**THE PROBLEM:**
Copy the records out again in full, keeping them identical.

Stored data:
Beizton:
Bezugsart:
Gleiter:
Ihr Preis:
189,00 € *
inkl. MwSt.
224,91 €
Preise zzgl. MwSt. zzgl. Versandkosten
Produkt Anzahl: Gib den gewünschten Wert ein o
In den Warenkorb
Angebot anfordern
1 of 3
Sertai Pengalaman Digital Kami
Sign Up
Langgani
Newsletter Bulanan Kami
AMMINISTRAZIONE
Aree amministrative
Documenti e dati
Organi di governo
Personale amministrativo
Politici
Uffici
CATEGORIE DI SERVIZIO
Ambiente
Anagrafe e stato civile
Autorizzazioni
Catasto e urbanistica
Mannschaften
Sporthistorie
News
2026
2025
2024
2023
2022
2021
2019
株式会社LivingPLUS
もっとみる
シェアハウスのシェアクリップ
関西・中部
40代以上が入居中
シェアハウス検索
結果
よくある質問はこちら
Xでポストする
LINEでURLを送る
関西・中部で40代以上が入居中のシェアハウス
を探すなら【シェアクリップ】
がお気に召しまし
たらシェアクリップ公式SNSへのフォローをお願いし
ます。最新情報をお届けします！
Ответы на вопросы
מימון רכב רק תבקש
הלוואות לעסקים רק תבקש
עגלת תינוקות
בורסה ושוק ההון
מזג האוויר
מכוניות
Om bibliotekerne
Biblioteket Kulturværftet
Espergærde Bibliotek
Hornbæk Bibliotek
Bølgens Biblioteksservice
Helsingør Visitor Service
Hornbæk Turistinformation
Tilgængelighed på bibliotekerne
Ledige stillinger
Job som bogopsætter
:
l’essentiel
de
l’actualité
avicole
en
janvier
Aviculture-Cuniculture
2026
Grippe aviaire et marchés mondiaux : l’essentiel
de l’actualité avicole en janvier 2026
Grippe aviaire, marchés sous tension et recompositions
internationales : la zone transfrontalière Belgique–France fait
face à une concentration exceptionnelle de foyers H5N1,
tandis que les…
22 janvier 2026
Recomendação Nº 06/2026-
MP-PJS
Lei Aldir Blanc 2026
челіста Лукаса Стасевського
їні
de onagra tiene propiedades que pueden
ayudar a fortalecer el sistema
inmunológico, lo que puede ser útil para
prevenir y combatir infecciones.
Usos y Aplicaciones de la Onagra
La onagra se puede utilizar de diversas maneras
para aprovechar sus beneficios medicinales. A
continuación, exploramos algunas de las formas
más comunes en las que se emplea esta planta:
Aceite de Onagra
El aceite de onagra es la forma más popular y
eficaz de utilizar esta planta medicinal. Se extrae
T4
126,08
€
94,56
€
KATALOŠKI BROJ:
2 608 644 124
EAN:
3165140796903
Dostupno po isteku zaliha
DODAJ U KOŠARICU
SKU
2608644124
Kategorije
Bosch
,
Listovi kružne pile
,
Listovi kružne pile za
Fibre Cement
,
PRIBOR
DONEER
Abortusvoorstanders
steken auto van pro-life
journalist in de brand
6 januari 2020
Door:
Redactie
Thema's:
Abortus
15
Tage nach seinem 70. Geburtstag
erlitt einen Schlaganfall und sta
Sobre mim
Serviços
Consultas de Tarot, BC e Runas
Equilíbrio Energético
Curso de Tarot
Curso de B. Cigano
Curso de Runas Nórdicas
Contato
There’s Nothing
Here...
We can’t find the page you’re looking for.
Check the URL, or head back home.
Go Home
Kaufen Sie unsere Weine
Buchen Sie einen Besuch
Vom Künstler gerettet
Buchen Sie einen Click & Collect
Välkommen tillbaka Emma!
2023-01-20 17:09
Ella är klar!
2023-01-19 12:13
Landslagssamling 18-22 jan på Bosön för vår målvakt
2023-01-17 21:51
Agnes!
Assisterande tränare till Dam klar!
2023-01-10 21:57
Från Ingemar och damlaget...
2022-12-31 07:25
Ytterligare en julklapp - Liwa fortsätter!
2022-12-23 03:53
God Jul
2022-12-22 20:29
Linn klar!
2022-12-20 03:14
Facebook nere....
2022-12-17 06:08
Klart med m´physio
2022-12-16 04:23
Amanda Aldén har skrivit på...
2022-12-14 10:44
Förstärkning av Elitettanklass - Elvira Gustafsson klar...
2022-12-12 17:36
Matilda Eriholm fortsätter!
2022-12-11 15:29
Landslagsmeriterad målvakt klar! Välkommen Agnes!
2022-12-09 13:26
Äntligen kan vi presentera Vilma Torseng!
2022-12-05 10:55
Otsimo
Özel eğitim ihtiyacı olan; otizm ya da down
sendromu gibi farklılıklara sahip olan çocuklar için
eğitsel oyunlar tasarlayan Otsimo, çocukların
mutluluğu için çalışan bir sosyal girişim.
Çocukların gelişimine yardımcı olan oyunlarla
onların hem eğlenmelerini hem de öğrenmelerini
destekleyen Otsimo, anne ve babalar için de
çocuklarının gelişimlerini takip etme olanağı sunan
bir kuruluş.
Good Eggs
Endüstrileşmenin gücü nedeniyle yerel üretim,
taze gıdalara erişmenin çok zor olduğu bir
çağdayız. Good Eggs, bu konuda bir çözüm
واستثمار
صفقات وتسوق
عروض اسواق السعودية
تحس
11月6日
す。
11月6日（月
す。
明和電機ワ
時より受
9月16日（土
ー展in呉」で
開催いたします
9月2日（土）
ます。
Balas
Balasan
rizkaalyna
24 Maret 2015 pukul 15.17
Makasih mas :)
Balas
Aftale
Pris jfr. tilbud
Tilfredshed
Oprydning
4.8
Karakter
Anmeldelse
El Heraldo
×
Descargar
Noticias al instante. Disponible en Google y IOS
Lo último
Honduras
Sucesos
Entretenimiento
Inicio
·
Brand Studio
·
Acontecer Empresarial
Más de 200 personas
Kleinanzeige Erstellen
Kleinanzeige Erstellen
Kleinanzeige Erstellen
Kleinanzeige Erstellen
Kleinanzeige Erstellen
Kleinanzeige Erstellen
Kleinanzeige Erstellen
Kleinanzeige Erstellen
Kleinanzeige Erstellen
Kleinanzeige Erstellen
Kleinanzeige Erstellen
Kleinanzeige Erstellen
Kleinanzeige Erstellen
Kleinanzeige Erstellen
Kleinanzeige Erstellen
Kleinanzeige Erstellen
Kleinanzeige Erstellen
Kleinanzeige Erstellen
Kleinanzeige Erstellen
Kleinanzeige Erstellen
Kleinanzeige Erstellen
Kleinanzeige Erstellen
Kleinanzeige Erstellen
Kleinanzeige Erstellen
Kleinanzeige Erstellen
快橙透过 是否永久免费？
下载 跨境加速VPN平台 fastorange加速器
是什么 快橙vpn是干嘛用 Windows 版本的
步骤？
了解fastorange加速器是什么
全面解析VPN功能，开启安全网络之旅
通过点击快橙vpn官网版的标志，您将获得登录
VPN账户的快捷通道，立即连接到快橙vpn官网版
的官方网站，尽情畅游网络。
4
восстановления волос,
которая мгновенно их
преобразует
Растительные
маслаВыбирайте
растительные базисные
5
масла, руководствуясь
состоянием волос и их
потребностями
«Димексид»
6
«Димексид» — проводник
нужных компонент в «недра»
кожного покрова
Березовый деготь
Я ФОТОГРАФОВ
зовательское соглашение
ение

**SOLUTION FOR THIS PROBLEM:**
Beizton:
Bezugsart:
Gleiter:
Ihr Preis:
189,00 € *
inkl. MwSt.
224,91 €
Preise zzgl. MwSt. zzgl. Versandkosten
Produkt Anzahl: Gib den gewünschten Wert ein o
In den Warenkorb
Angebot anfordern
1 of 3
Sertai Pengalaman Digital Kami
Sign Up
Langgani
Newsletter Bulanan Kami
AMMINISTRAZIONE
Aree amministrative
Documenti e dati
Organi di governo
Personale amministrativo
Politici
Uffici
CATEGORIE DI SERVIZIO
Ambiente
Anagrafe e stato civile
Autorizzazioni
Catasto e urbanistica
Mannschaften
Sporthistorie
News
2026
2025
2024
2023
2022
2021
2019
株式会社LivingPLUS
もっとみる
シェアハウスのシェアクリップ
関西・中部
40代以上が入居中
シェアハウス検索
結果
よくある質問はこちら
Xでポストする
LINEでURLを送る
関西・中部で40代以上が入居中のシェアハウス
を探すなら【シェアクリップ】
がお気に召しまし
たらシェアクリップ公式SNSへのフォローをお願いし
ます。最新情報をお届けします！
Ответы на вопросы
מימון רכב רק תבקש
הלוואות לעסקים רק תבקש
עגלת תינוקות
בורסה ושוק ההון
מזג האוויר
מכוניות
Om bibliotekerne
Biblioteket Kulturværftet
Espergærde Bibliotek
Hornbæk Bibliotek
Bølgens Biblioteksservice
Helsingør Visitor Service
Hornbæk Turistinformation
Tilgængelighed på bibliotekerne
Ledige stillinger
Job som bogopsætter
:
l’essentiel
de
l’actualité
avicole
en
janvier
Aviculture-Cuniculture
2026
Grippe aviaire et marchés mondiaux : l’essentiel
de l’actualité avicole en janvier 2026
Grippe aviaire, marchés sous tension et recompositions
internationales : la zone transfrontalière Belgique–France fait
face à une concentration exceptionnelle de foyers H5N1,
tandis que les…
22 janvier 2026
Recomendação Nº 06/2026-
MP-PJS
Lei Aldir Blanc 2026
челіста Лукаса Стасевського
їні
de onagra tiene propiedades que pueden
ayudar a fortalecer el sistema
inmunológico, lo que puede ser útil para
prevenir y combatir infecciones.
Usos y Aplicaciones de la Onagra
La onagra se puede utilizar de diversas maneras
para aprovechar sus beneficios medicinales. A
continuación, exploramos algunas de las formas
más comunes en las que se emplea esta planta:
Aceite de Onagra
El aceite de onagra es la forma más popular y
eficaz de utilizar esta planta medicinal. Se extrae
T4
126,08
€
94,56
€
KATALOŠKI BROJ:
2 608 644 124
EAN:
3165140796903
Dostupno po isteku zaliha
DODAJ U KOŠARICU
SKU
2608644124
Kategorije
Bosch
,
Listovi kružne pile
,
Listovi kružne pile za
Fibre Cement
,
PRIBOR
DONEER
Abortusvoorstanders
steken auto van pro-life
journalist in de brand
6 januari 2020
Door:
Redactie
Thema's:
Abortus
15
Tage nach seinem 70. Geburtstag
erlitt einen Schlaganfall und sta
Sobre mim
Serviços
Consultas de Tarot, BC e Runas
Equilíbrio Energético
Curso de Tarot
Curso de B. Cigano
Curso de Runas Nórdicas
Contato
There’s Nothing
Here...
We can’t find the page you’re looking for.
Check the URL, or head back home.
Go Home
Kaufen Sie unsere Weine
Buchen Sie einen Besuch
Vom Künstler gerettet
Buchen Sie einen Click & Collect
Välkommen tillbaka Emma!
2023-01-20 17:09
Ella är klar!
2023-01-19 12:13
Landslagssamling 18-22 jan på Bosön för vår målvakt
2023-01-17 21:51
Agnes!
Assisterande tränare till Dam klar!
2023-01-10 21:57
Från Ingemar och damlaget...
2022-12-31 07:25
Ytterligare en julklapp - Liwa fortsätter!
2022-12-23 03:53
God Jul
2022-12-22 20:29
Linn klar!
2022-12-20 03:14
Facebook nere....
2022-12-17 06:08
Klart med m´physio
2022-12-16 04:23
Amanda Aldén har skrivit på...
2022-12-14 10:44
Förstärkning av Elitettanklass - Elvira Gustafsson klar...
2022-12-12 17:36
Matilda Eriholm fortsätter!
2022-12-11 15:29
Landslagsmeriterad målvakt klar! Välkommen Agnes!
2022-12-09 13:26
Äntligen kan vi presentera Vilma Torseng!
2022-12-05 10:55
Otsimo
Özel eğitim ihtiyacı olan; otizm ya da down
sendromu gibi farklılıklara sahip olan çocuklar için
eğitsel oyunlar tasarlayan Otsimo, çocukların
mutluluğu için çalışan bir sosyal girişim.
Çocukların gelişimine yardımcı olan oyunlarla
onların hem eğlenmelerini hem de öğrenmelerini
destekleyen Otsimo, anne ve babalar için de
çocuklarının gelişimlerini takip etme olanağı sunan
bir kuruluş.
Good Eggs
Endüstrileşmenin gücü nedeniyle yerel üretim,
taze gıdalara erişmenin çok zor olduğu bir
çağdayız. Good Eggs, bu konuda bir çözüm
واستثمار
صفقات وتسوق
عروض اسواق السعودية
تحس
11月6日
す。
11月6日（月
す。
明和電機ワ
時より受
9月16日（土
ー展in呉」で
開催いたします
9月2日（土）
ます。
Balas
Balasan
rizkaalyna
24 Maret 2015 pukul 15.17
Makasih mas :)
Balas
Aftale
Pris jfr. tilbud
Tilfredshed
Oprydning
4.8
Karakter
Anmeldelse
El Heraldo
×
Descargar
Noticias al instante. Disponible en Google y IOS
Lo último
Honduras
Sucesos
Entretenimiento
Inicio
·
Brand Studio
·
Acontecer Empresarial
Más de 200 personas
Kleinanzeige Erstellen
Kleinanzeige Erstellen
Kleinanzeige Erstellen
Kleinanzeige Erstellen
Kleinanzeige Erstellen
Kleinanzeige Erstellen
Kleinanzeige Erstellen
Kleinanzeige Erstellen
Kleinanzeige Erstellen
Kleinanzeige Erstellen
Kleinanzeige Erstellen
Kleinanzeige Erstellen
Kleinanzeige Erstellen
Kleinanzeige Erstellen
Kleinanzeige Erstellen
Kleinanzeige Erstellen
Kleinanzeige Erstellen
Kleinanzeige Erstellen
Kleinanzeige Erstellen
Kleinanzeige Erstellen
Kleinanzeige Erstellen
Kleinanzeige Erstellen
Kleinanzeige Erstellen
Kleinanzeige Erstellen
Kleinanzeige Erstellen
快橙透过 是否永久免费？
下载 跨境加速VPN平台 fastorange加速器
是什么 快橙vpn是干嘛用 Windows 版本的
步骤？
了解fastorange加速器是什么
全面解析VPN功能，开启安全网络之旅
通过点击快橙vpn官网版的标志，您将获得登录
VPN账户的快捷通道，立即连接到快橙vpn官网版
的官方网站，尽情畅游网络。
4
восстановления волос,
которая мгновенно их
преобразует
Растительные
маслаВыбирайте
растительные базисные
5
масла, руководствуясь
состоянием волос и их
потребностями
«Димексид»
6
«Димексид» — проводник
нужных компонент в «недра»
кожного покрова
Березовый деготь
Я ФОТОГРАФОВ
зовательское соглашение
ение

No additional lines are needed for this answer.